(Records taken from a collection)
■ ■ ■
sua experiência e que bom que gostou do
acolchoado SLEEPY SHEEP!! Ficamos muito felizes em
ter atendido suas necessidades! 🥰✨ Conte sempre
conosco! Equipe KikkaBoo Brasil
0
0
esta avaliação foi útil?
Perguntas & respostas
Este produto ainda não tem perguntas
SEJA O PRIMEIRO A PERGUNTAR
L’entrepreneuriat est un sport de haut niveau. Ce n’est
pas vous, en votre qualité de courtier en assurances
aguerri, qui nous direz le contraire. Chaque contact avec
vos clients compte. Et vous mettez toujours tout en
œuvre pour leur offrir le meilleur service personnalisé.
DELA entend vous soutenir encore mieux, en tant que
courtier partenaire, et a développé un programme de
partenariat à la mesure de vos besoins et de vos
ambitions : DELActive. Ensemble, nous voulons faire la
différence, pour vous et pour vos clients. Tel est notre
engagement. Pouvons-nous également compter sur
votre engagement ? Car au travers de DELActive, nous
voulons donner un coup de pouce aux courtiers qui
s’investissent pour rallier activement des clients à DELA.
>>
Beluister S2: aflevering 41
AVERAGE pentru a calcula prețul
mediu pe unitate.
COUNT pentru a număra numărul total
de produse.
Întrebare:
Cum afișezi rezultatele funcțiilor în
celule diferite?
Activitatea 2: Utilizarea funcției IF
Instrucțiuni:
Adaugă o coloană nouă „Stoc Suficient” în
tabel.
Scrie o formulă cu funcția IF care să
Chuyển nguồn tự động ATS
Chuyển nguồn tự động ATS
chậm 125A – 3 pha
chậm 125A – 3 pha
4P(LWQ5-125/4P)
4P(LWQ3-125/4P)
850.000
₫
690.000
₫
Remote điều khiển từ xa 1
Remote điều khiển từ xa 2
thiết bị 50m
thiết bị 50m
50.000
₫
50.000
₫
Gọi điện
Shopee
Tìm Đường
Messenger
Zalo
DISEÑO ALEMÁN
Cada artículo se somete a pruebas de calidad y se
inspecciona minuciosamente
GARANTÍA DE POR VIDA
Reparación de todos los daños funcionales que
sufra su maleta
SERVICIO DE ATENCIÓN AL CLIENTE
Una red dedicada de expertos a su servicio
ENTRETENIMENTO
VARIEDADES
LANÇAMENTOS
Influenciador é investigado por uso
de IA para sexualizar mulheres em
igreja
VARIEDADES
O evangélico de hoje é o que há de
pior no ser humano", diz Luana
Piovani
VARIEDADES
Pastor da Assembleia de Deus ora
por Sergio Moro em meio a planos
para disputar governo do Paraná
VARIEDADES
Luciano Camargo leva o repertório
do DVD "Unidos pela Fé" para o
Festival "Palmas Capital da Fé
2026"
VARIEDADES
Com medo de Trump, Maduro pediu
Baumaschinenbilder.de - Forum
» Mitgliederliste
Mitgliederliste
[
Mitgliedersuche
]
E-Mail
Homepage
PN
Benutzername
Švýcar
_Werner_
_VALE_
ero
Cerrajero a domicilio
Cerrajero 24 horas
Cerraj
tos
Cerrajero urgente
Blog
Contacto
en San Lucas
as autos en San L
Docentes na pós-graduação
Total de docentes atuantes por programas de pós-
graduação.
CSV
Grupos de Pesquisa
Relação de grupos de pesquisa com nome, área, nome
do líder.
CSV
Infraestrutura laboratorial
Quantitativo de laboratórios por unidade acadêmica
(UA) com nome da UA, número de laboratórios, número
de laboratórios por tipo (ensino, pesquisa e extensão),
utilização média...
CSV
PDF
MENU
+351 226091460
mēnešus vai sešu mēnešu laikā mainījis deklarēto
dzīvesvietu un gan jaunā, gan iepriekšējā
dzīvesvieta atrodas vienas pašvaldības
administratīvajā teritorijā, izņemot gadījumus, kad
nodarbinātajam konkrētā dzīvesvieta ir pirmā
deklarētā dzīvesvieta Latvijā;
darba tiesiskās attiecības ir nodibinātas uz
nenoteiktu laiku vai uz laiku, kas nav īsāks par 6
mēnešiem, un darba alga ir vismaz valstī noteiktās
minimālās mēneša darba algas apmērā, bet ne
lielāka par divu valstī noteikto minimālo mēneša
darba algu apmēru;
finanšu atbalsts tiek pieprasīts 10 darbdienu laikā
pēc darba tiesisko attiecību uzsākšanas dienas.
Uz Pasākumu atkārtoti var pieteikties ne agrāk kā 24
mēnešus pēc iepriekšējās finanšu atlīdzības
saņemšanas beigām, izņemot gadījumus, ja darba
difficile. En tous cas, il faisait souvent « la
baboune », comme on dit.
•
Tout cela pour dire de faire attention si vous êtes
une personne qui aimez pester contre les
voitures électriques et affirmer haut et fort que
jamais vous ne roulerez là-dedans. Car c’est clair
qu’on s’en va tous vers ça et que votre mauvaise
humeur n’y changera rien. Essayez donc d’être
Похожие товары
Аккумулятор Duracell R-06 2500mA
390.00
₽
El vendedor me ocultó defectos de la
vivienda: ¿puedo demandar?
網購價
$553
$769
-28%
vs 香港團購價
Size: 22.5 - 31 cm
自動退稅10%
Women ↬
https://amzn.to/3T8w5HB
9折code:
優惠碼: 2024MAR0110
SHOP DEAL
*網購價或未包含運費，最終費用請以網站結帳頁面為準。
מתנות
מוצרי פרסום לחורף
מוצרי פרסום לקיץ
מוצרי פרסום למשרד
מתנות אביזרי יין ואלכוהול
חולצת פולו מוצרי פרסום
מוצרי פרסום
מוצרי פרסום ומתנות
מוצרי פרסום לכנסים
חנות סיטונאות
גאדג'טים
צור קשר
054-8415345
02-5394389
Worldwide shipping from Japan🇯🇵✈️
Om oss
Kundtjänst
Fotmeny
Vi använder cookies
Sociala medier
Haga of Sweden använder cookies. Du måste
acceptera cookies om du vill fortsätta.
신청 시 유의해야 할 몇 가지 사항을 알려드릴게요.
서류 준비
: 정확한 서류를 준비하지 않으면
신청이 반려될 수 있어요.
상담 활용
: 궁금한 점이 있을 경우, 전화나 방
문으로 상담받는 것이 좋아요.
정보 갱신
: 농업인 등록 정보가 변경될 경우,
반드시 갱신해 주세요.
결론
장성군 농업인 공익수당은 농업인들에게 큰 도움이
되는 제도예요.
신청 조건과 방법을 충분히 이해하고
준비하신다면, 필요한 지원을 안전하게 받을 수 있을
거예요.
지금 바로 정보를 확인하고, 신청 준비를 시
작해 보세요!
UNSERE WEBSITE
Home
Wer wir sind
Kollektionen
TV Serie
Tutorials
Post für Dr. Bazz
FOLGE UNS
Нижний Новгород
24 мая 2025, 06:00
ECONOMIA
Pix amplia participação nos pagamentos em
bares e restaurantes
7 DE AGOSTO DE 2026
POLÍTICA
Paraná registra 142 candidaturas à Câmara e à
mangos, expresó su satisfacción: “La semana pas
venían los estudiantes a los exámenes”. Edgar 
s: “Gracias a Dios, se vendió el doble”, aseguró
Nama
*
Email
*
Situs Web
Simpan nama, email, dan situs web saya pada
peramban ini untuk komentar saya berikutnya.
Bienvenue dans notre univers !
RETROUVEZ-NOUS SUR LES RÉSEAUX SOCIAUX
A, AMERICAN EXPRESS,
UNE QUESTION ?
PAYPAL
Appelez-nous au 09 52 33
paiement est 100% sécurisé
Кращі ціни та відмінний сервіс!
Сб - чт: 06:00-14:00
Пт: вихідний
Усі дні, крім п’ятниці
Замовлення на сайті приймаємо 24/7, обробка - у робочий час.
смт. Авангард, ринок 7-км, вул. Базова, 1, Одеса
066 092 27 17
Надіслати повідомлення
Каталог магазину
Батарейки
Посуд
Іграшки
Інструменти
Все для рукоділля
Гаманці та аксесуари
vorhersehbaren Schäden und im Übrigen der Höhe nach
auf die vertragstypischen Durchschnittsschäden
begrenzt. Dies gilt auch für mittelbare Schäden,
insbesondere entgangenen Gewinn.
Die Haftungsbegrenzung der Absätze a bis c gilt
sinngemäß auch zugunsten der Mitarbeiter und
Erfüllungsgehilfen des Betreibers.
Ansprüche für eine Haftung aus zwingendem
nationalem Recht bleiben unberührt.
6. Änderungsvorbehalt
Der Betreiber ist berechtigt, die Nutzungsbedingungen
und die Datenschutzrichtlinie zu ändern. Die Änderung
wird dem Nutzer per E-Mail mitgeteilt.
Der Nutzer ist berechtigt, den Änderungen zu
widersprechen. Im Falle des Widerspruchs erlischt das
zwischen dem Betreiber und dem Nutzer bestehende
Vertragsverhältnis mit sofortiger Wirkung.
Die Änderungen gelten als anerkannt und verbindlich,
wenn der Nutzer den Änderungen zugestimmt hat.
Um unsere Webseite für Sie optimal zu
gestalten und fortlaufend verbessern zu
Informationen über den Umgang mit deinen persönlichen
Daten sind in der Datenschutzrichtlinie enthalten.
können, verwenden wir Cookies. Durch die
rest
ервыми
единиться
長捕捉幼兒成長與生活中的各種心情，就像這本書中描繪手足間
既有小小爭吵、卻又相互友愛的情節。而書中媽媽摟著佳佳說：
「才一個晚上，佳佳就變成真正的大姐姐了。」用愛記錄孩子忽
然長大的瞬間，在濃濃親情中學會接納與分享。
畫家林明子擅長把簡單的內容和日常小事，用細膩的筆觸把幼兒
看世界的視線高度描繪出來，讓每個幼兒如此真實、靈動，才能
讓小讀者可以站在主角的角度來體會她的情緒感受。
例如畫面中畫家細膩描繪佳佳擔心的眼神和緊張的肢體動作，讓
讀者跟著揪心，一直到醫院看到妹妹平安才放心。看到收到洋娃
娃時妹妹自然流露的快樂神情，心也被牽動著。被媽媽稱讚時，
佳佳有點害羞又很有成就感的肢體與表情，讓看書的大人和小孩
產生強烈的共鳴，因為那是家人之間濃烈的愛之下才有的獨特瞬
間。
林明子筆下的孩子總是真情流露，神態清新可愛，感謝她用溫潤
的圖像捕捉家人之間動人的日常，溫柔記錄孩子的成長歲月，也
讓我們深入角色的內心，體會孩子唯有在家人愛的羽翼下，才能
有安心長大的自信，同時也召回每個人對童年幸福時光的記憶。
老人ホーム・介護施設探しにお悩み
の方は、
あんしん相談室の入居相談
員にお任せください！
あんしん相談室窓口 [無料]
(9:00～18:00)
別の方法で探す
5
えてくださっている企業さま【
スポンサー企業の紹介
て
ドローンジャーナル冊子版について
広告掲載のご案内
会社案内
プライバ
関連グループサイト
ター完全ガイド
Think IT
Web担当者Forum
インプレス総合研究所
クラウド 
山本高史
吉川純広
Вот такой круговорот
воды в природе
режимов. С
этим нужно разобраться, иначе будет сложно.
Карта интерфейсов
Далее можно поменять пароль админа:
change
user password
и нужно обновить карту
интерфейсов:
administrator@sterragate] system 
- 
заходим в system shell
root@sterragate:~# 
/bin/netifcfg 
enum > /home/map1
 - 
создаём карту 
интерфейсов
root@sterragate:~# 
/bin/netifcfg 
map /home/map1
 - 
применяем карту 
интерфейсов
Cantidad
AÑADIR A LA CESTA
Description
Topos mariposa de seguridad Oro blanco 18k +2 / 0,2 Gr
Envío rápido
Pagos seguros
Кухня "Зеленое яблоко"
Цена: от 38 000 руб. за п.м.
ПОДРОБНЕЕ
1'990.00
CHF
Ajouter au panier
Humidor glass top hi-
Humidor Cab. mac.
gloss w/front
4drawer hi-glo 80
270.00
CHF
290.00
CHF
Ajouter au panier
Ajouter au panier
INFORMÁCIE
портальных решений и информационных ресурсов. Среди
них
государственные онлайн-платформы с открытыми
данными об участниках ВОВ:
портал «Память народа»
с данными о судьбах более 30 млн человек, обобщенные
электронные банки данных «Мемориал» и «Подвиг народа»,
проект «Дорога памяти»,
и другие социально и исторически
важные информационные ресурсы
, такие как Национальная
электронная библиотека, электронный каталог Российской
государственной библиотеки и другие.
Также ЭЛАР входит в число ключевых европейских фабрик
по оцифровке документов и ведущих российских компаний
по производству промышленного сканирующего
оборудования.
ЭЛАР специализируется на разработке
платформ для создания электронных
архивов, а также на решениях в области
■ ■ ■
Reproduce the part that runs from the start of the records through the line containing "aguerri, qui nous", swapping "acolchoado" for "edredom" and leaving everything else unchanged.

Written solution:
sua experiência e que bom que gostou do
edredom SLEEPY SHEEP!! Ficamos muito felizes em
ter atendido suas necessidades! 🥰✨ Conte sempre
conosco! Equipe KikkaBoo Brasil
0
0
esta avaliação foi útil?
Perguntas & respostas
Este produto ainda não tem perguntas
SEJA O PRIMEIRO A PERGUNTAR
L’entrepreneuriat est un sport de haut niveau. Ce n’est
pas vous, en votre qualité de courtier en assurances
aguerri, qui nous direz le contraire. Chaque contact avec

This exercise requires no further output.